Many music services have been dropping DRM to make their wares more popular, now speculation says Nokia (NYSE: NOK) is about to do the same. This thin story at Mobile-Ent.biz cites “sources” as saying Nokia will remove copy locks from Nokia Music Store in favour of MP3 later this year, with the same planned for Comes With Music, its program in which the cost of unlimited music downloads is bundled in to the cost of a handset, from 2010.
Details are sketchy but Nokia’s global digital music retail director Adam Mirabella confirmed something at least in ChannelNewsAsia (via Engadget): “We have dialogues going with all of our partners and DRM-free is also on the roadmap for the future integration of Comes With Music.”
But right now this sounds like more of an ambition than a plan.
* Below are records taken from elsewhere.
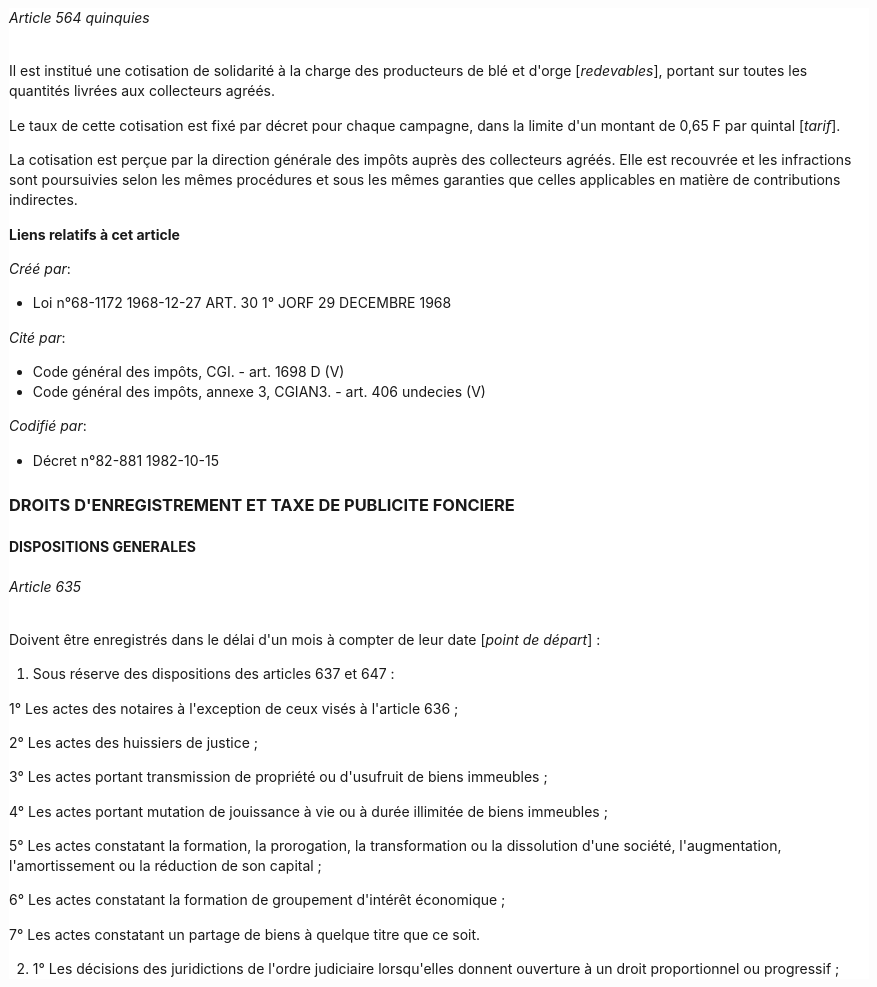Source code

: ###### Article 564 quinquies

Il est institué une cotisation de solidarité à la charge des producteurs de blé et d'orge [*redevables*], portant sur toutes
les quantités livrées aux collecteurs agréés.

Le taux de cette cotisation est fixé par décret pour chaque campagne, dans la limite d'un montant de 0,65 F par quintal
[*tarif*].

La cotisation est perçue par la direction générale des impôts auprès des collecteurs agréés. Elle est recouvrée et les
infractions sont poursuivies selon les mêmes procédures et sous les mêmes garanties que celles applicables en matière de
contributions indirectes.

**Liens relatifs à cet article**

_Créé par_:

  - Loi n°68-1172 1968-12-27 ART. 30 1° JORF 29 DECEMBRE 1968

_Cité par_:

  - Code général des impôts, CGI. - art. 1698 D (V)
  - Code général des impôts, annexe 3, CGIAN3. - art. 406 undecies (V)

_Codifié par_:

  - Décret n°82-881 1982-10-15


### DROITS D'ENREGISTREMENT ET TAXE DE PUBLICITE FONCIERE<a id=73></a>

#### DISPOSITIONS GENERALES<a id=74></a>

###### Article 635

Doivent être enregistrés dans le délai d'un mois à compter de leur date [*point de départ*] :

1. Sous réserve des dispositions des articles 637 et 647 :

1° Les actes des notaires à l'exception de ceux visés à l'article 636 ;

2° Les actes des huissiers de justice ;

3° Les actes portant transmission de propriété ou d'usufruit de biens immeubles ;

4° Les actes portant mutation de jouissance à vie ou à durée illimitée de biens immeubles ;

5° Les actes constatant la formation, la prorogation, la transformation ou la dissolution d'une société, l'augmentation,
l'amortissement ou la réduction de son capital ;

6° Les actes constatant la formation de groupement d'intérêt économique ;

7° Les actes constatant un partage de biens à quelque titre que ce soit.

2. 1° Les décisions des juridictions de l'ordre judiciaire lorsqu'elles donnent ouverture à un droit proportionnel ou
progressif ;
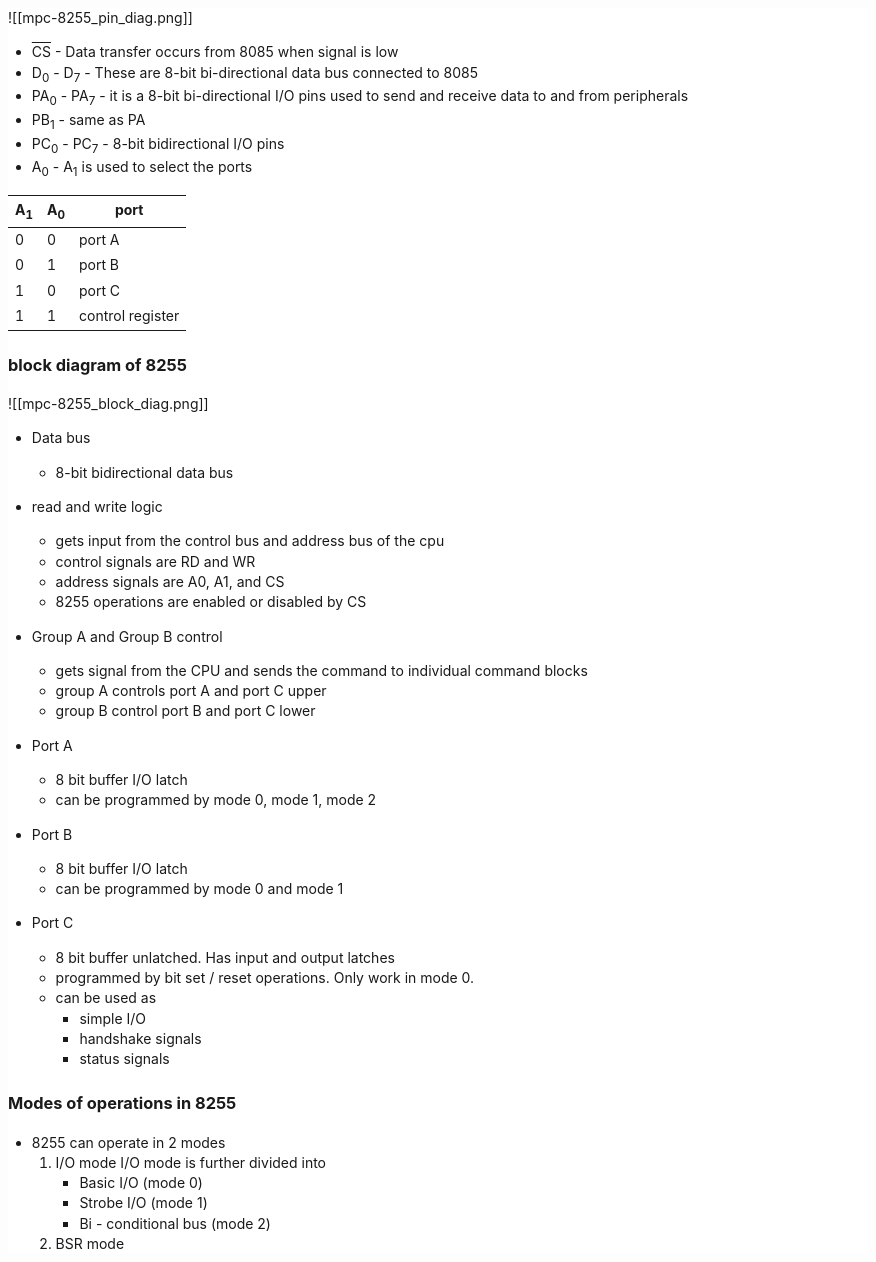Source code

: ![[mpc-8255_pin_diag.png]]

- <span style="text-decoration:overline">CS</span> - Data transfer occurs from 8085 when signal is low
- D<sub>0</sub> - D<sub>7</sub> - These are 8-bit bi-directional data bus connected to 8085
- PA<sub>0</sub> - PA<sub>7</sub> - it is a 8-bit bi-directional I/O pins used to send and receive data to and from peripherals
- PB<sub>1</sub> - same as PA
- PC<sub>0</sub> - PC<sub>7</sub>  - 8-bit bidirectional I/O pins
- A<sub>0</sub> - A<sub>1</sub> is used to select the ports

| A<sub>1</sub> | A<sub>0</sub> | port             |
| ------------- | ------------- | ---------------- |
| 0             | 0             | port A           |
| 0             | 1             | port B           |
| 1             | 0             | port C           |
| 1             | 1             | control register |
### block diagram of 8255

![[mpc-8255_block_diag.png]]

- Data bus 
	- 8-bit bidirectional data bus
- read and write logic
	- gets input from the control bus and address bus of the cpu
	- control signals are RD and WR
	- address signals are A0, A1, and CS
	- 8255 operations are enabled or disabled by CS
- Group A and Group B control
	- gets signal from the CPU and sends the command to individual command blocks
	- group A controls port A and port C upper
	- group B control port B and port C lower

- Port A
	- 8 bit buffer I/O latch
	- can be programmed by mode 0, mode 1, mode 2
- Port B
	- 8 bit buffer I/O latch
	- can be programmed by mode 0 and mode 1
- Port C
	- 8 bit buffer unlatched. Has input and output latches
	- programmed by bit set / reset operations. Only work in mode 0.
	- can be used as 
		- simple I/O
		- handshake signals
		- status signals
### Modes of operations in 8255
- 8255 can operate in 2 modes
	1. I/O mode
		I/O mode is further divided into
		- Basic I/O (mode 0)
		- Strobe I/O (mode 1)
		- Bi - conditional bus (mode 2)
	1. BSR mode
Labels are now comfortable with dropping DRM on a la carte per-track purchases, it would be straightforward for Nokia to do same on its a la carte store; Universal is even letting customers of the UK’s Virgin Media (NSDQ: VMED) ISP download an unlimited number of MP3s for a set monthly fee less than the cost of two albums. But these are download-to-own models; letting consumers listen as long as they have an active Nokia handset, Comes With Music is essentially a rental model, requiring tougher controls…
Nokia absolutely needs to ditch DRM from its Music Store if it wants to drive take-up. But right now Comes With Music songs can only be played on your Nokia handset or authorised PC. The economics of giving away an unlimited number of shareable songs for only a small handset markup is a difficult negotiation the manufacturer will need to work out with the labels – but it may be a necessary one if Nokia is also to profit from its big CWM investment.